To me, Katiikiri’s lowly position was the most important and most indispensable at school. All meals were served on time, his offerings always a delight to the palate. To convert raw foods into delicious ticklers and pleasers of the ravenous palettes of hundreds of students was no mean achievement.
What strikes me today is that Katiikiri, who lived 12 km away in Nangara, was always on time to serve us breakfast at 7:30am and would be there when we had dinner at 7pm.
He chose to walk, perhaps run, the 24 km up and down the hills everyday because he wanted to live with his family in his own home. His was a commitment to duty and family that was the way of life those days.
According to James Rushwiga, one of his sons, Katiikiri son of Mugaara was born in 1920 in a home located where Kigezi High School Primary School is today.

When the colonial authorities zoned the land for school development, they relocated Mugaara and his family to Nangara, a place behind the north-eastern hills overlooking Kabale Town. Katiikiri, in his 20s, was offered a job as head cook at KHS. In addition, his sons would receive free education at the new primary school, paid for by European colonial workers. It was a classic case of giving a hand-up to a man and his family, an act that would change Katiikiri’s path.
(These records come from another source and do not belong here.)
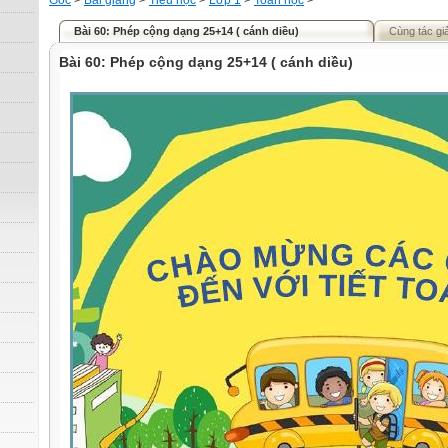
Gốc
>
Bài giảng
>
Tiểu học
>
Lớp 1
>
Toán học
>
Bài 60: Phép cộng dạng 25+14 ( cánh diều)
Cùng tác gi
Bài 60: Phép cộng dạng 25+14 ( cánh diều)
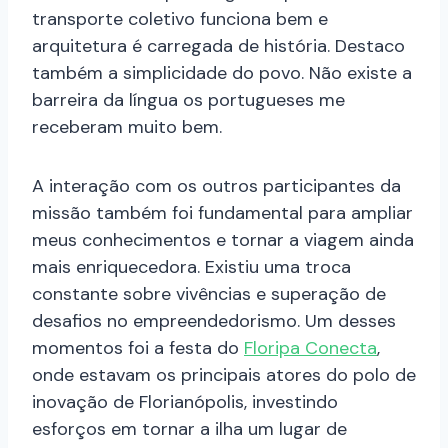
transporte coletivo funciona bem e
arquitetura é carregada de história. Destaco
também a simplicidade do povo. Não existe a
barreira da língua os portugueses me
receberam muito bem.
A interação com os outros participantes da
missão também foi fundamental para ampliar
meus conhecimentos e tornar a viagem ainda
mais enriquecedora. Existiu uma troca
constante sobre vivências e superação de
desafios no empreendedorismo. Um desses
momentos foi a festa do
Floripa Conecta
,
onde estavam os principais atores do polo de
inovação de Florianópolis, investindo
esforços em tornar a ilha um lugar de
Although he did not receive any formal education, Katiikiri learnt to speak English through exposure and acquired culinary skills that would have ordinarily required time in cooking school.
He had 14 children, eight of whom are still living. They had education that enabled them to educate their own children. Many of Katiikiri’s grandchildren are successful and contributing citizens, among them Waa Byamukama, a Kampala-based lawyer.
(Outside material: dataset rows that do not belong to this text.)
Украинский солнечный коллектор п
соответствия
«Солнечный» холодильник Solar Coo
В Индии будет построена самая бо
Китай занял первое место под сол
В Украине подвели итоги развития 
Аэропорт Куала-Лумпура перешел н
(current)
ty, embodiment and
Byamukama was very helpful in getting me written information from Rushwiga. In August this year, Rushwiga sent me a written note and a photograph of his father. The timing was divinely prescient. Rushwiga died three months later.
What can one really say about Katiikiri except to thank the Lord that one was privileged to know him and to enjoy his service?
We honour Katiikiri by recognising that people like him are the critical members of any establishment. In my book, the cleaners, estate maintenance people, cooks, drivers and security guards are the true VIPs (very important persons) in any organisation.

Without a Katiikiri, my life at KHS would have been very difficult. That he was a kind, generous and assuring person made his department the most popular for students. His handiwork pleased a succession of headmasters and teachers who kept him at his post for over thirty years.
He continued to work as head cook for another nine years after I left KHS, still walking the 12km to and from work everyday, until his failing heart disabled him shortly before his premature death in 1975. He was only 55 years old.
Katiikiri is buried at his home in Nangara Aha Kagoye, in Rubanda District. There are no physical monuments in his honour. However, his monument is the pleasant memory that has not faded half a century later. He gave his best.